• EXTRACTED TEXT
──────

# A little better today - Choctawhatchee River



## FishWalton (Jul 22, 2010)

Thanks to my partner who caught my supper today we did a little better fishing a high Choctawhatchee river. We fished the general Cerro Gordo area this morning. Saw a half dozen boats of folks out hunting, but we were the only boat fishing. 

Today was third trip in a row that I have failed to make a contribution to the cooler. My partner caught all the fish on two of those three trips. He did it again today with a decent mess of eating size blues and channels. Bait used was a shrimp cocktail of shrimp and menhaden oil in the Wrap. Expermenting we tried menhaden marinated in Catfish Nectar and menhaden enhanced with menhaden oil. They did not work. 

Worst case of snake bite I have had in a long time. On the way home I think I figured out the problem. I furnished the tackle and let him use my favorite rod with green mono. My rod had orange mono today. That's got to be the problem which I will correct post haste the next time we fish cats together..... I want my green mono back.....LOL.

──────

• ASSIGNMENT A
In the fishing report, which area of the Choctawhatchee River did the two fish that morning?
• ASSIGNMENT B
Quote the fishing report from "## FishWalton (Jul" to "only boat fishing.".

• MATERIAL PROVIDED
──────

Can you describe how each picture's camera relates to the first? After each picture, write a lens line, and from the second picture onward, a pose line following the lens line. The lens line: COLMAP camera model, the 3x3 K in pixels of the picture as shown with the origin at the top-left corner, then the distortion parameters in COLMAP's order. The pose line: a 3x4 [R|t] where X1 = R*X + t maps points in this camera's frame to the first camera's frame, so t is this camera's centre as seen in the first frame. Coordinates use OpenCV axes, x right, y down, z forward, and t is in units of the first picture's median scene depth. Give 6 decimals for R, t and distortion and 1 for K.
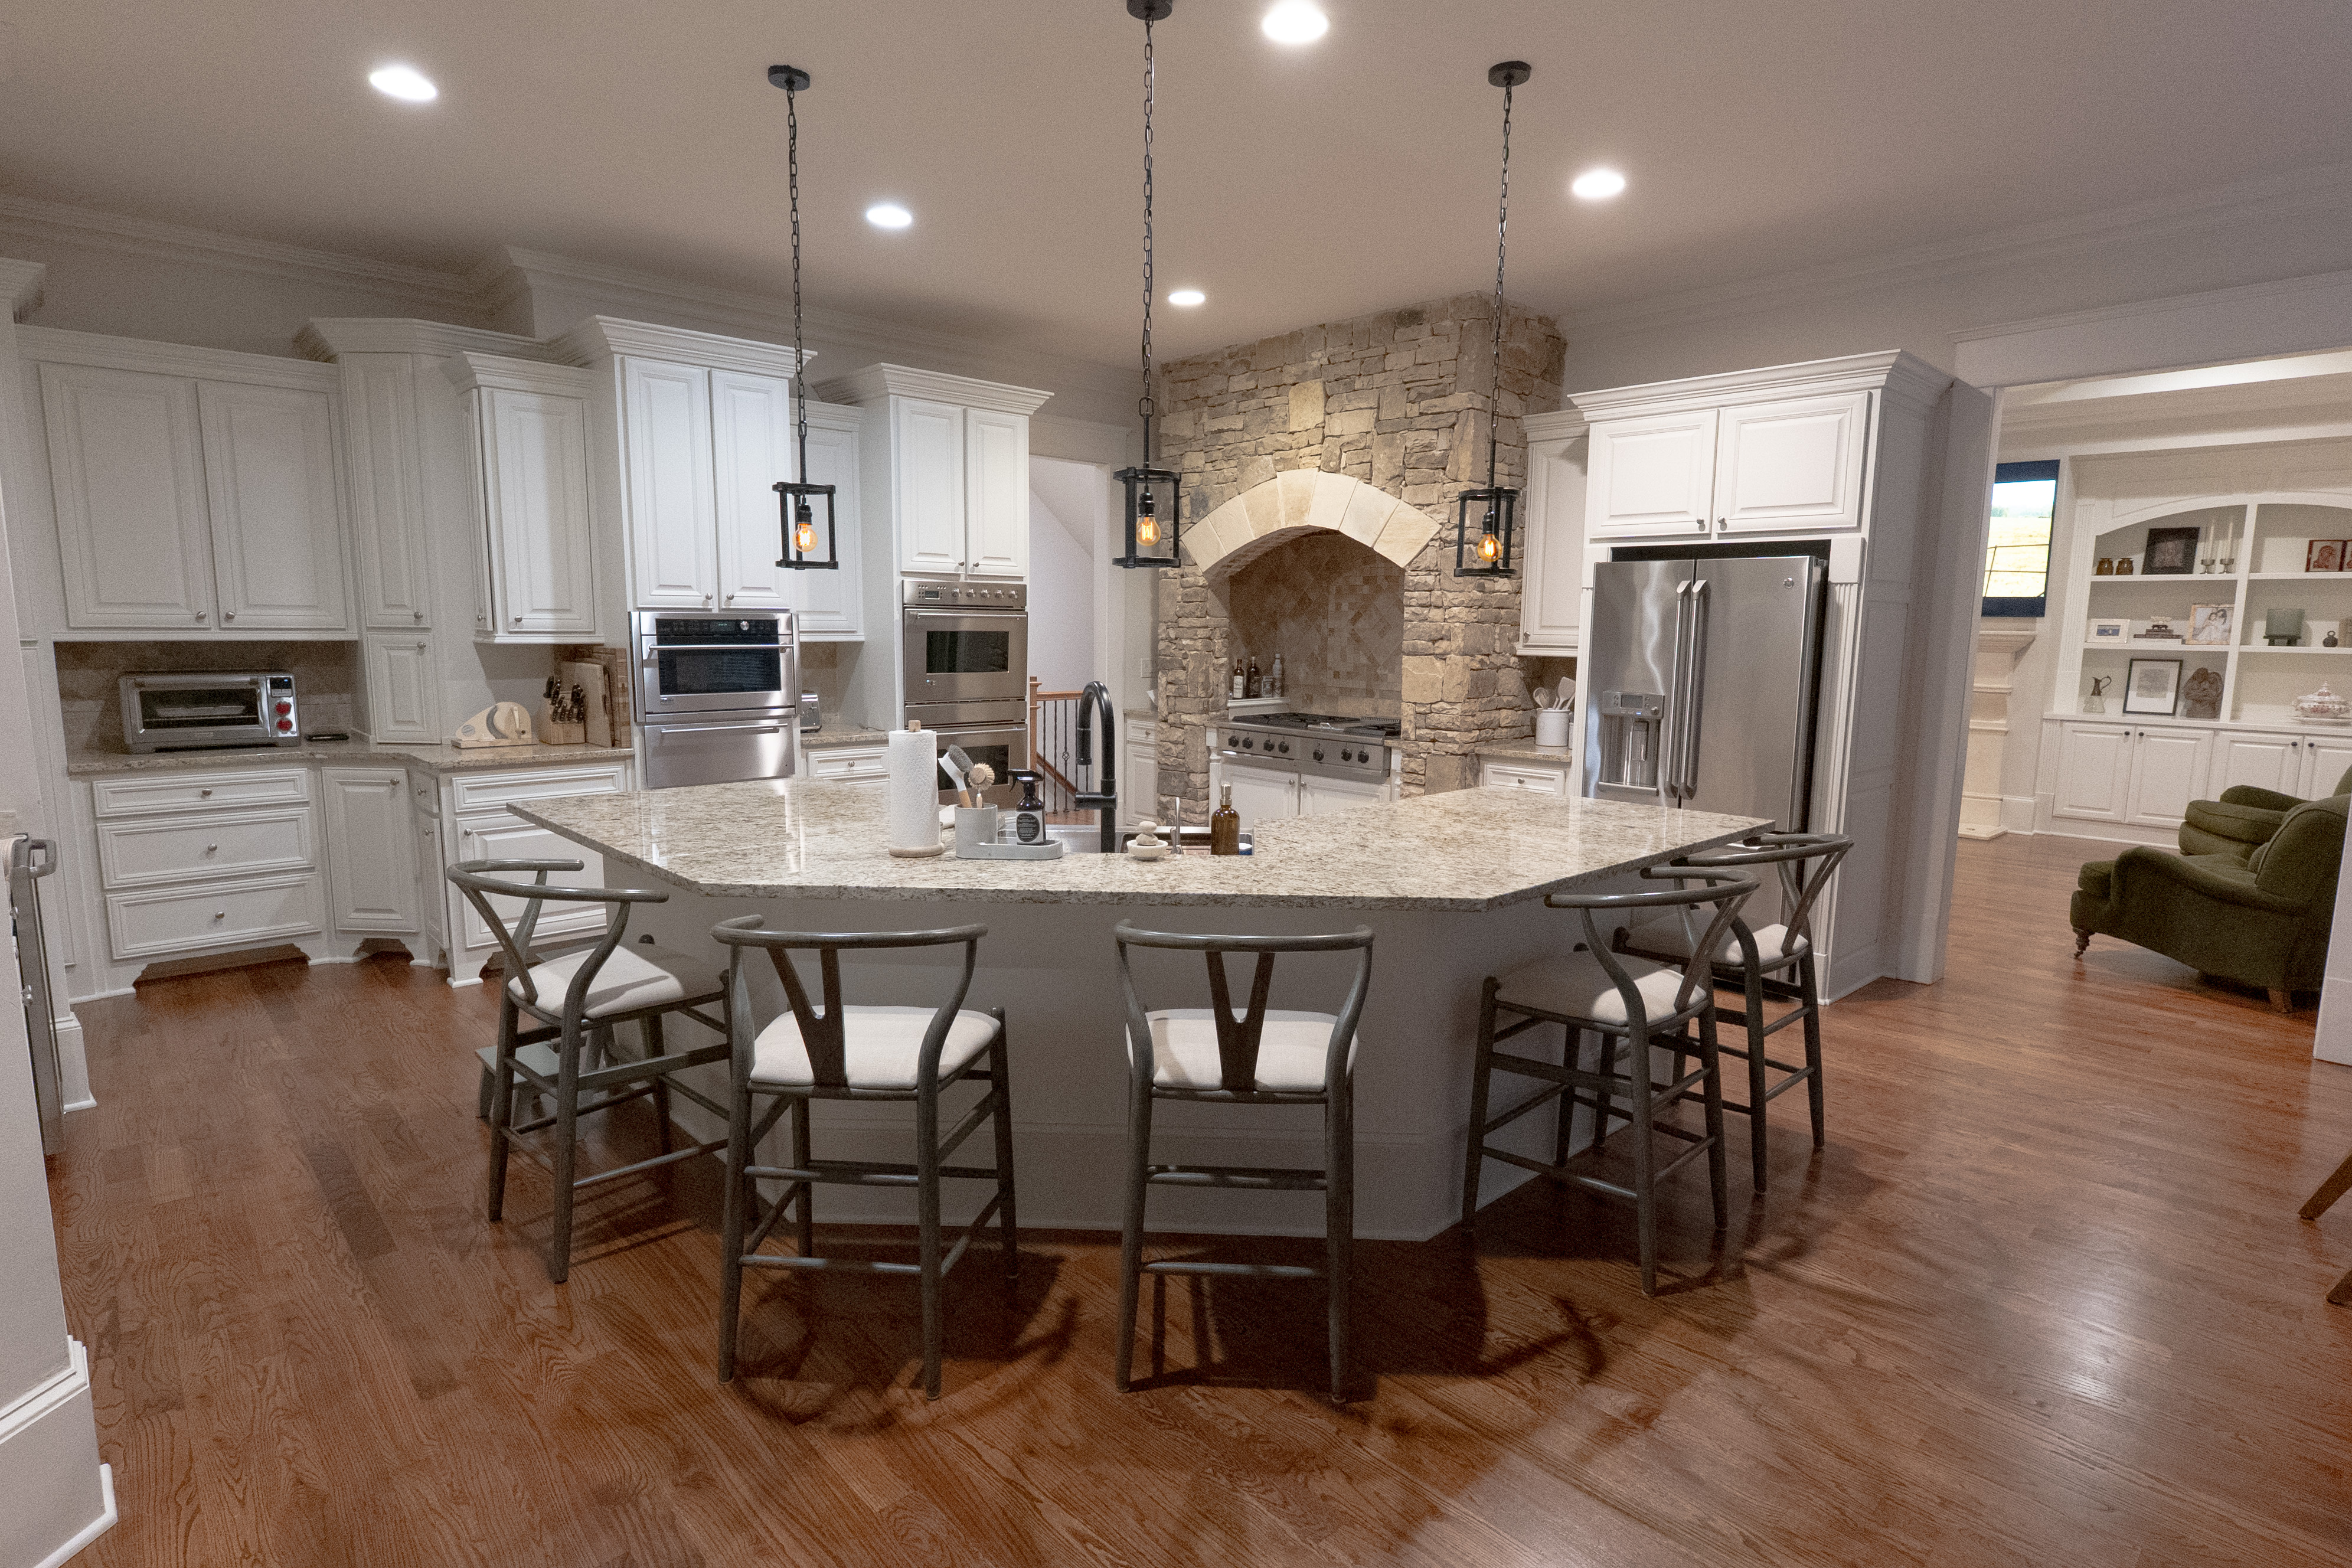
lens RADIAL K [[1207.7, 0, 1177.6], [0, 1207.7, 784.5], [0, 0, 1]] dist [0.000415, 0.000491]
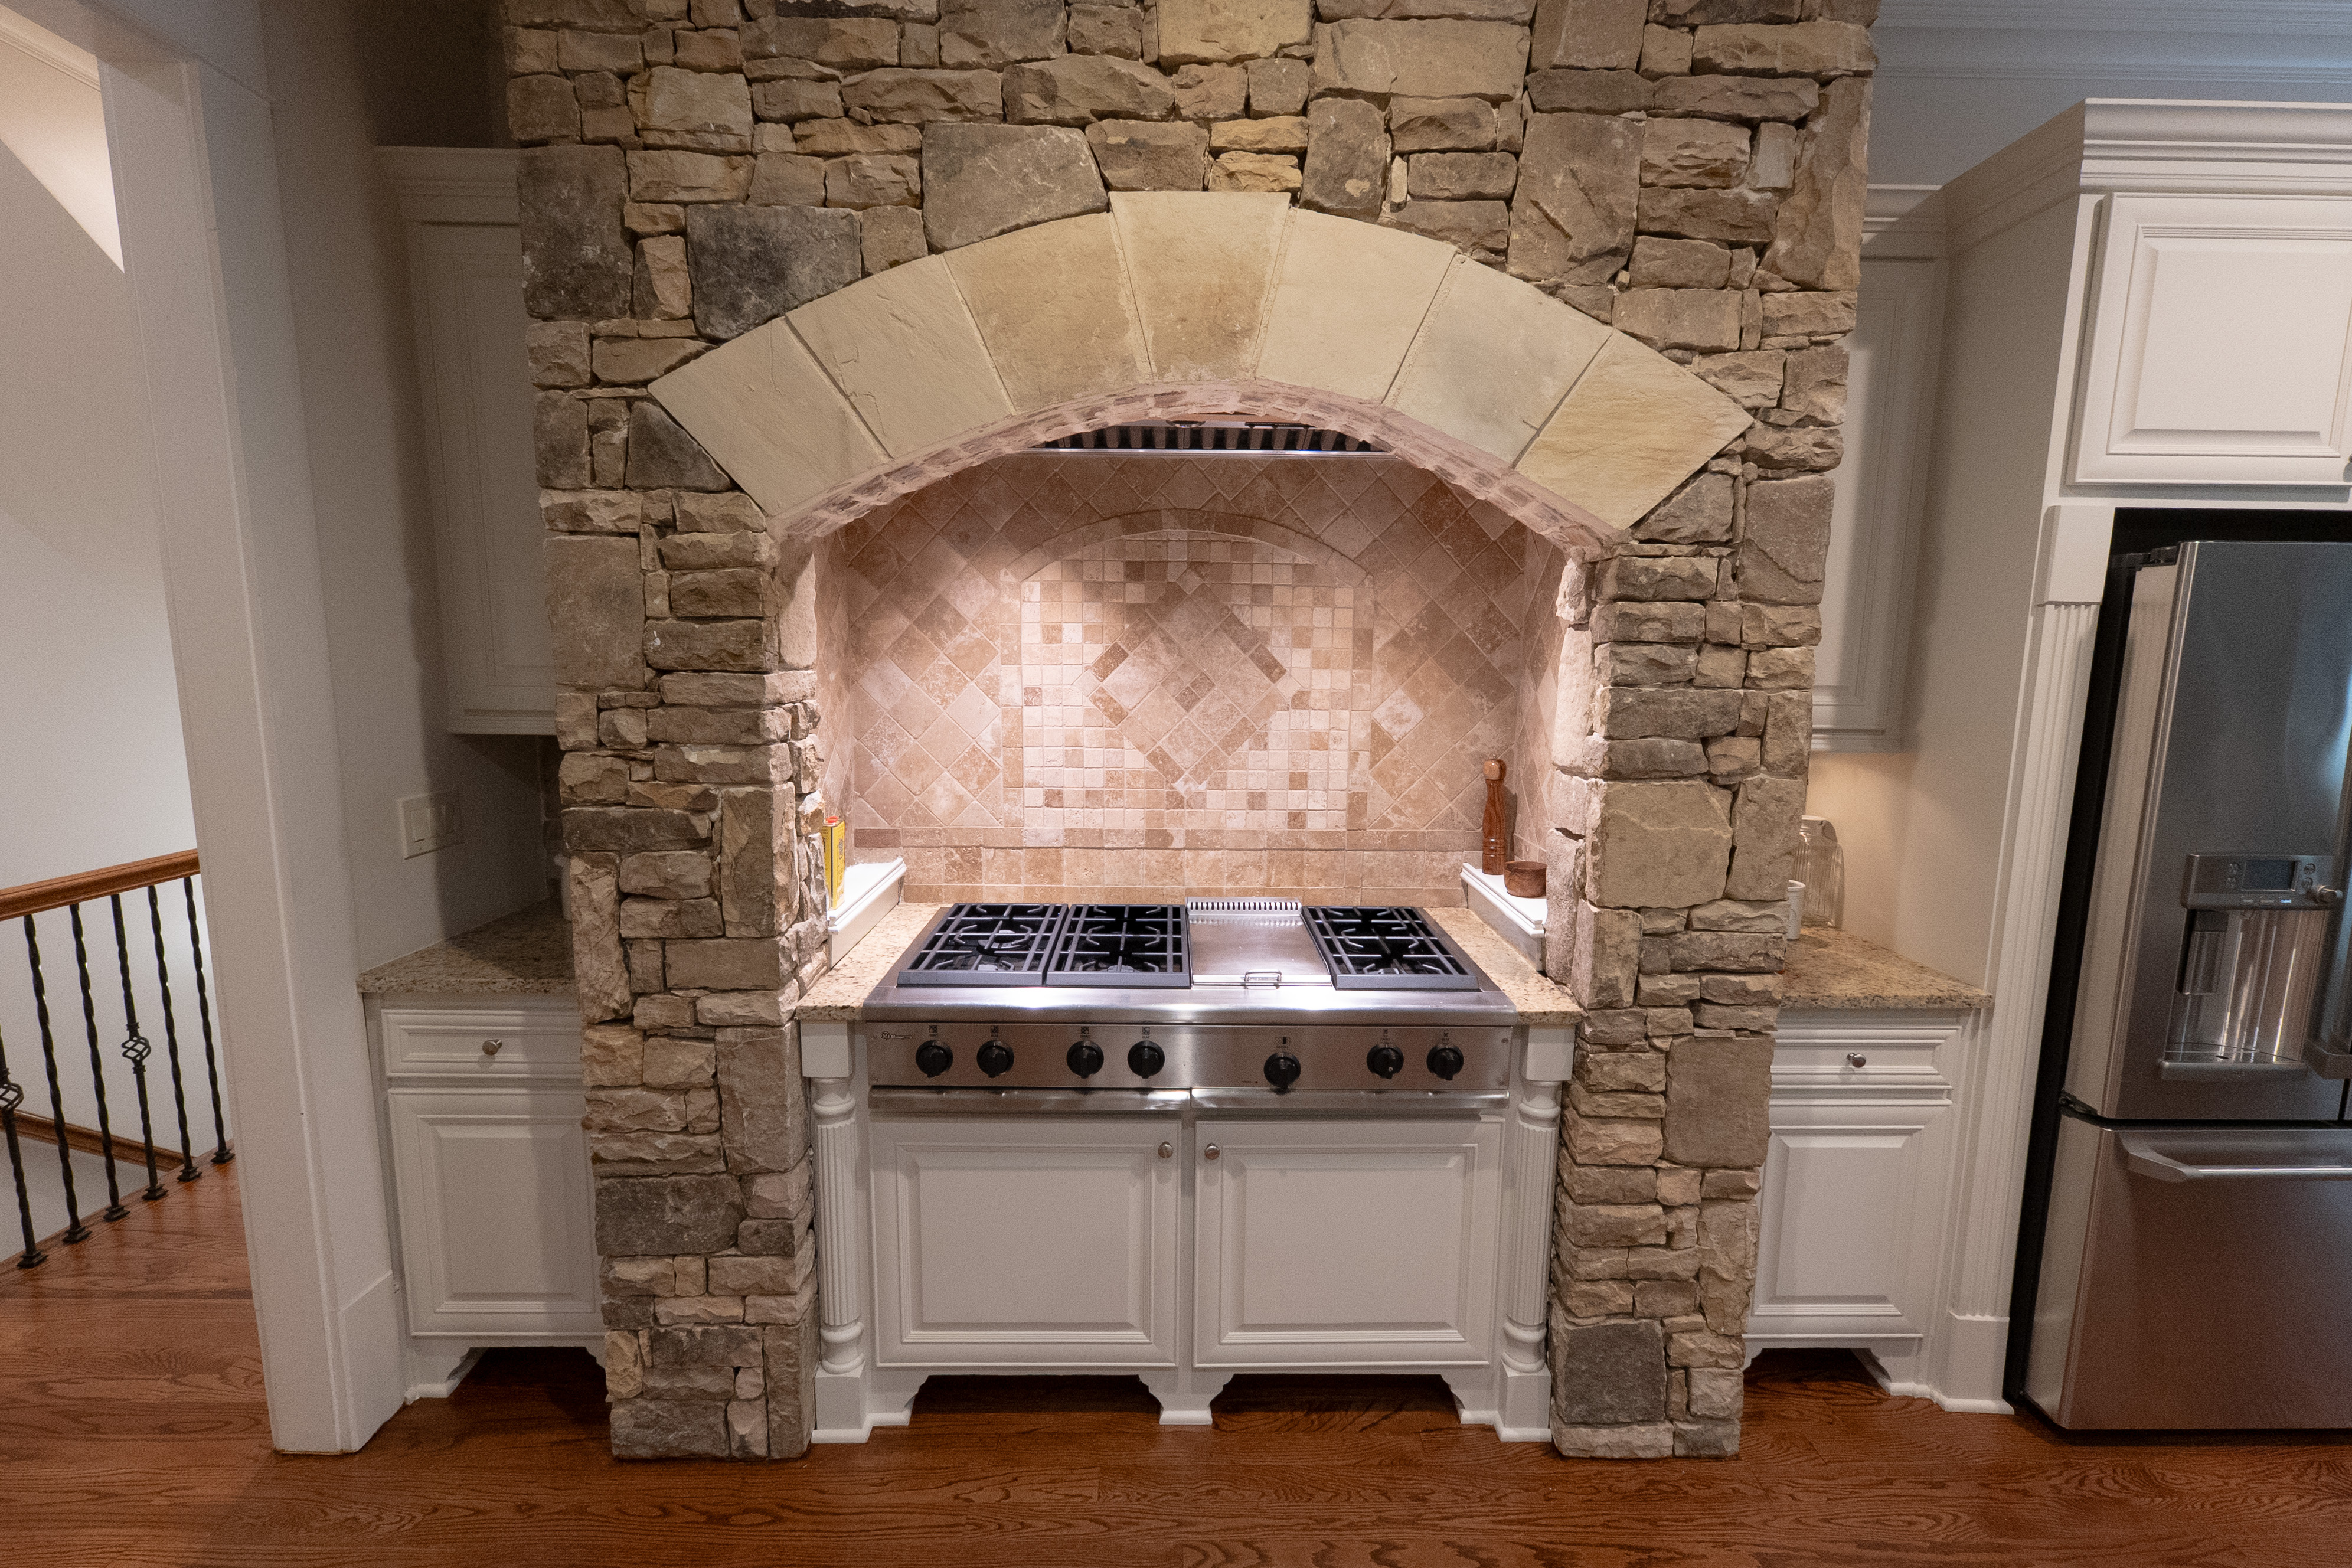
lens RADIAL K [[1030.4, 0, 1180.5], [0, 1030.4, 787.2], [0, 0, 1]] dist [0.002345, 0.000314]
pose [[0.662857, -0.109105, 0.740754, -0.113193], [0.098759, 0.993423, 0.057947, -0.125699], [-0.742205, 0.034746, 0.669272, 0.828020]]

──────

• EXERCISE SOLUTION A
The general Cerro Gordo area.

• EXERCISE SOLUTION B
## FishWalton (Jul 22, 2010)

Thanks to my partner who caught my supper today we did a little better fishing a high Choctawhatchee river. We fished the general Cerro Gordo area this morning. Saw a half dozen boats of folks out hunting, but we were the only boat fishing.